I don't locate with mine. I usually show the ho's on the screen right before I put the camera in, they usually chuckle, if they have kids it becomes fun.

In Christ,

Song Dog


----------



## WestCoastPlumber (Jun 17, 2008)

threaderman said:


> When you guys say camera ,are you also including line locating or just the visual?As long as I'm putting the camera in I usually locate it at the same time.


 
Location is really easy, I use the ridgid scout. I also leave the customers their sewer on DVD.


----------



## threaderman (Jun 17, 2008)

Agreed,I use the sr-20 and it's a sweet tool.


----------



## smellslike$tome (Jun 16, 2008)

WestCoastPlumber said:


> Location is really easy, I use the ridgid scout. I also leave the customers their sewer on DVD.
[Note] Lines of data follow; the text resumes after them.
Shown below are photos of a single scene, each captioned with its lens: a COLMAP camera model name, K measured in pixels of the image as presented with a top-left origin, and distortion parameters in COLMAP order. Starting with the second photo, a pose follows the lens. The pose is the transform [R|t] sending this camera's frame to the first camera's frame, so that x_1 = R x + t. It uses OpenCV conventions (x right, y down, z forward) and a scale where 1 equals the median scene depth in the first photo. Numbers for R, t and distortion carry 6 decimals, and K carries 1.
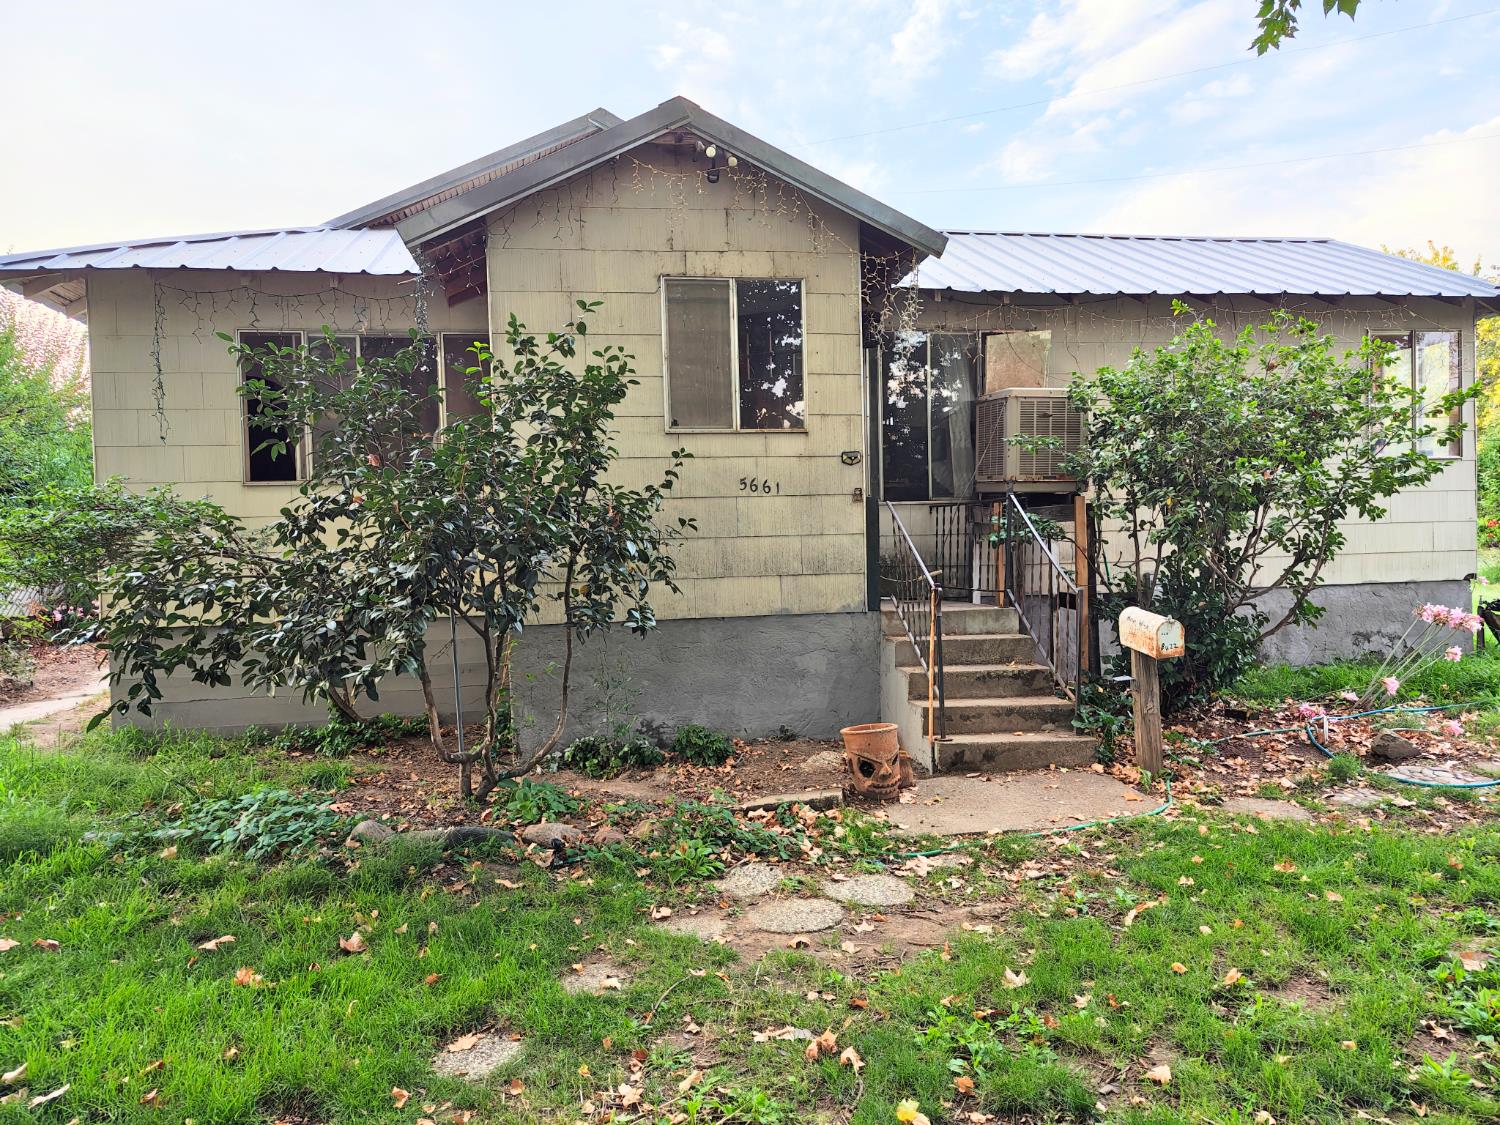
lens RADIAL K [[1132.1, 0, 752.8], [0, 1132.1, 566.8], [0, 0, 1]] dist [0.062859, -0.001390]
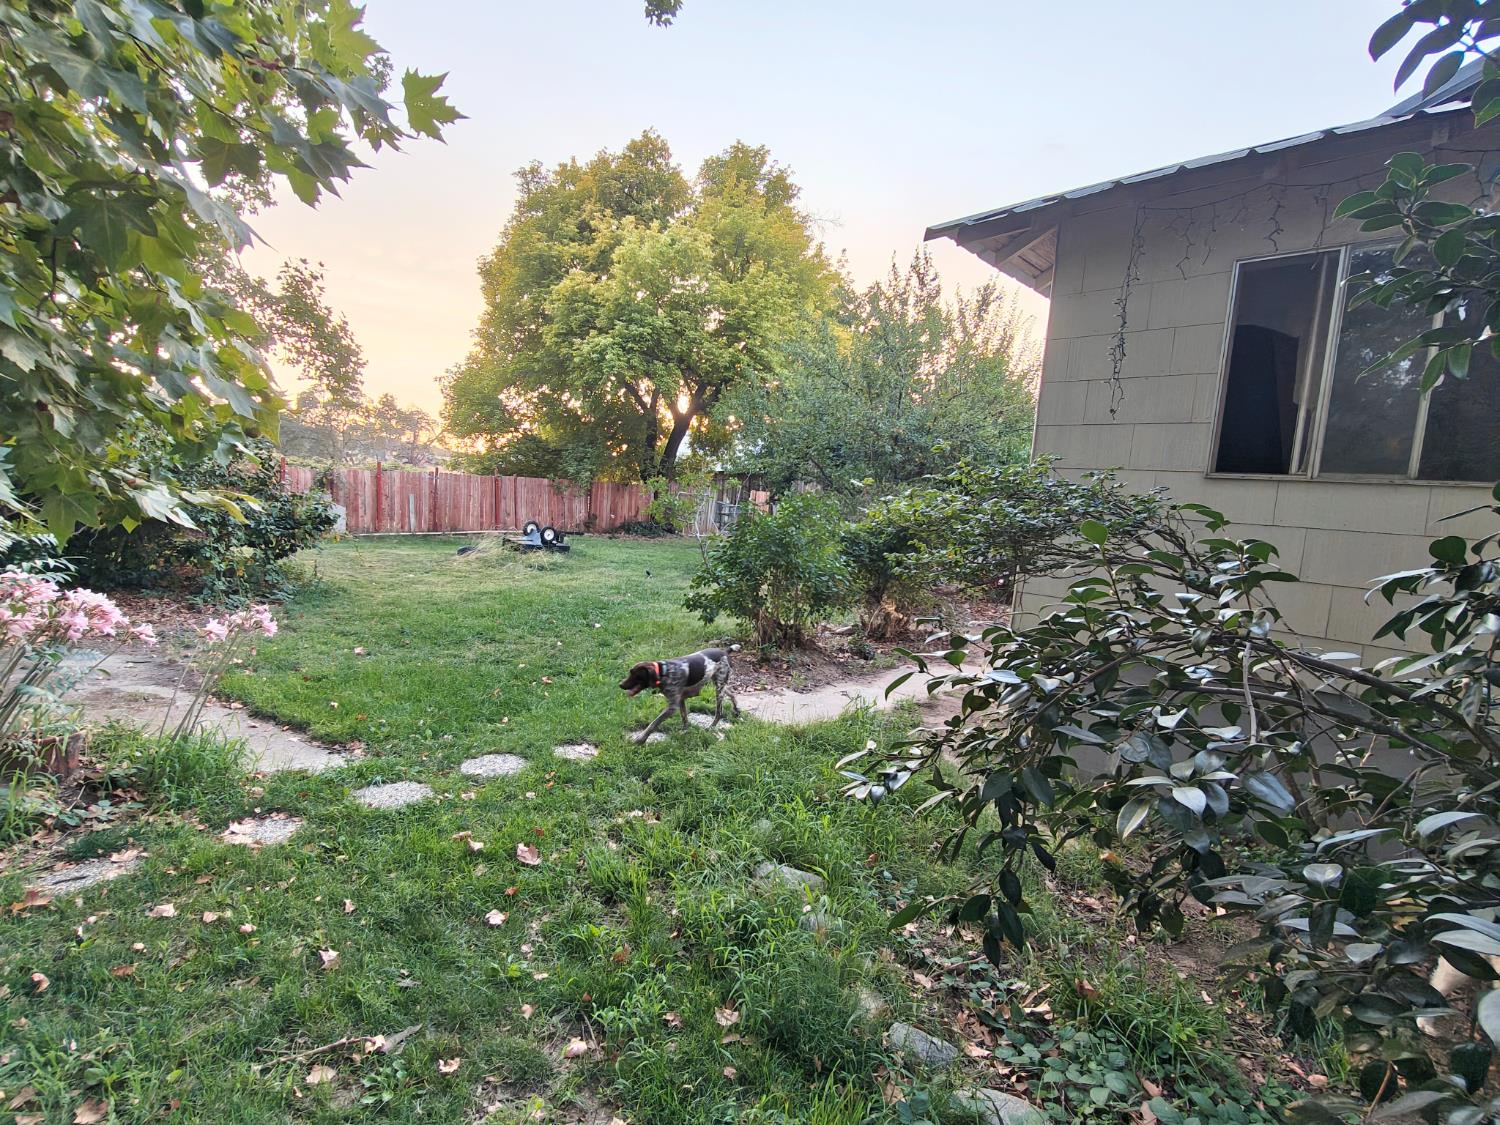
lens RADIAL K [[713.7, 0, 753.8], [0, 713.7, 565.2], [0, 0, 1]] dist [0.000584, 0.000126]
pose [[0.601700, 0.148390, -0.784817, -0.291393], [-0.113666, 0.988498, 0.099756, -0.032454], [0.790593, 0.029184, 0.611646, 0.569208]]
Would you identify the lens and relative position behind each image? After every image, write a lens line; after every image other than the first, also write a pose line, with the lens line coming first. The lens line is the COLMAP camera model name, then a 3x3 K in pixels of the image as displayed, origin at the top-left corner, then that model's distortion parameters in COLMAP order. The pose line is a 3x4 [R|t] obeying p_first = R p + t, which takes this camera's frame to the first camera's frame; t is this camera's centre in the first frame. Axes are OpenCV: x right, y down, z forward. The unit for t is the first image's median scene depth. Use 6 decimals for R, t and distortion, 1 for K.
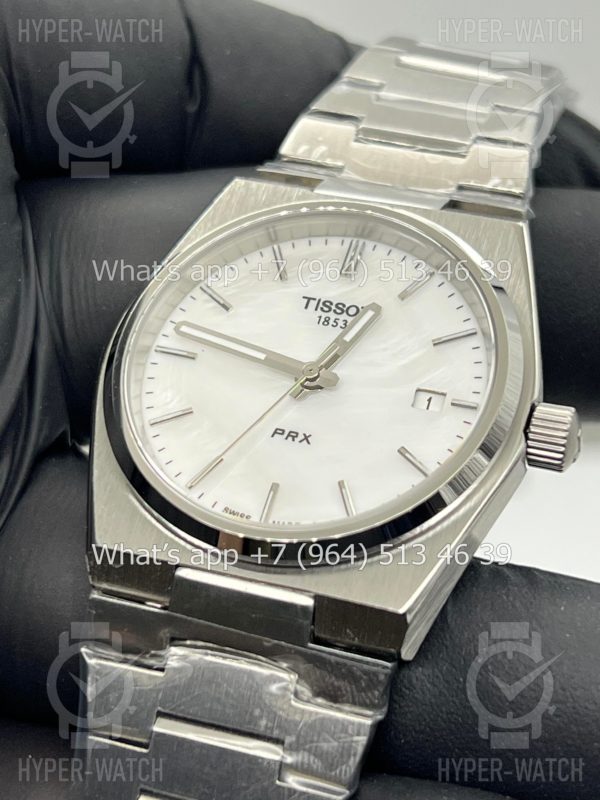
lens RADIAL K [[1898.0, 0, 296.8], [0, 1898.0, 399.2], [0, 0, 1]] dist [0.193169, 0.000000]
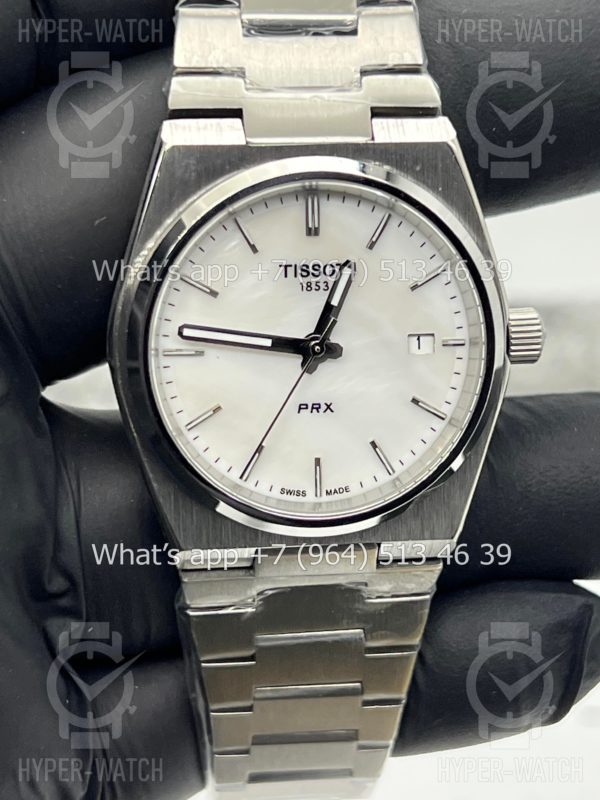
lens RADIAL K [[1898.0, 0, 299.3], [0, 1898.0, 402.0], [0, 0, 1]] dist [0.193169, 0.000000]
pose [[0.906263, -0.342931, 0.247154, -0.282472], [0.116700, 0.764936, 0.633446, -0.683730], [-0.406285, -0.545226, 0.733254, 0.167144]]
I have an older Spartan that has VHS. I really don't offer the VHS anymore after my buddy asked me one day what kept the ho from using the VHS I provide them with to price shop me with other plumbers. I had to respond "I don't know." A picture is worth a thousand words and I want the ho to see it "live" but I certainly don't want to make it easy on my competition. If the ho wants a second opinion, fine, pay someone else to run their camera. Can you imagine the outrage of getting low balled by some guy that doesn't even own a camera who used your video to bid the job?!


----------



## smellslike$tome (Jun 16, 2008)

Oh yeah, $239 for cable from an outside clean out. $425 for the jetter. 3/8" cable (mini rooter) only, from the roof. If they have roots and no outside or basement/garage clean out we will sell them an in ground clean out install or they can get someone else.


----------



## DMG76 (Jun 18, 2008)

smellslike$tome said:


> Oh yeah, $239 for cable from an outside clean out. $425 for the jetter. 3/8" cable (mini rooter) only, from the roof. If they have roots and no outside or basement/garage clean out we will sell them an in ground clean out install or they can get someone else.


 
Sounds about right for my area as well


----------



## gear junkie (Jun 20, 2008)

135 for laundry, shower, tub or kitchen drain, floor drain
150 for main line w/ cleanout.
-add on 25 for single story vent access or limited access
-75 for 2 story vent or to pull a toilet
-250 for snake and camera(visual only)

Snaking comes with 90 day warranty as long as abuse of line isn't discovered and there are no offsets. Never had a callback yet. knock on wood.


----------



## That One Guy (Sep 14, 2008)

Main line, branchline, closet auger - $110.00 

$45.00 extra to pull the tiolet + Parts

Sewer roof vent $220.00 two guy's as required by the company 

Camera $165.00 $110.00 within 90 days of service or at time of

Jetter $395.00 2hr minimum 

Customer getting their picture taken with me......Priceless!


----------



## para1 (Jun 17, 2008)

*99.00 and up.*


----------



## Marlin (Aug 14, 2008)

$350/hr.
If we have to pull a toilet that's +300. It's actually more then 300 I forget the exact number.


----------



## Protech (Sep 22, 2008)

$99,$135 for main line?!?!?! I know of many handymen that charge more than that.


----------